## Task material
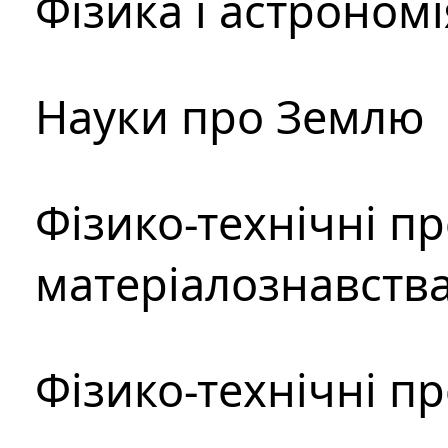
Фізика і астрономі
Науки про Землю
Фізико-технічні п
матеріалознавств
Фізико-технічні п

## Task
Retype every line of text in the listing character for character, leaving out the pictures.

## Exercise result
Фізика і астрономі
Науки про Землю
Фізико-технічні п
матеріалознавств
Фізико-технічні п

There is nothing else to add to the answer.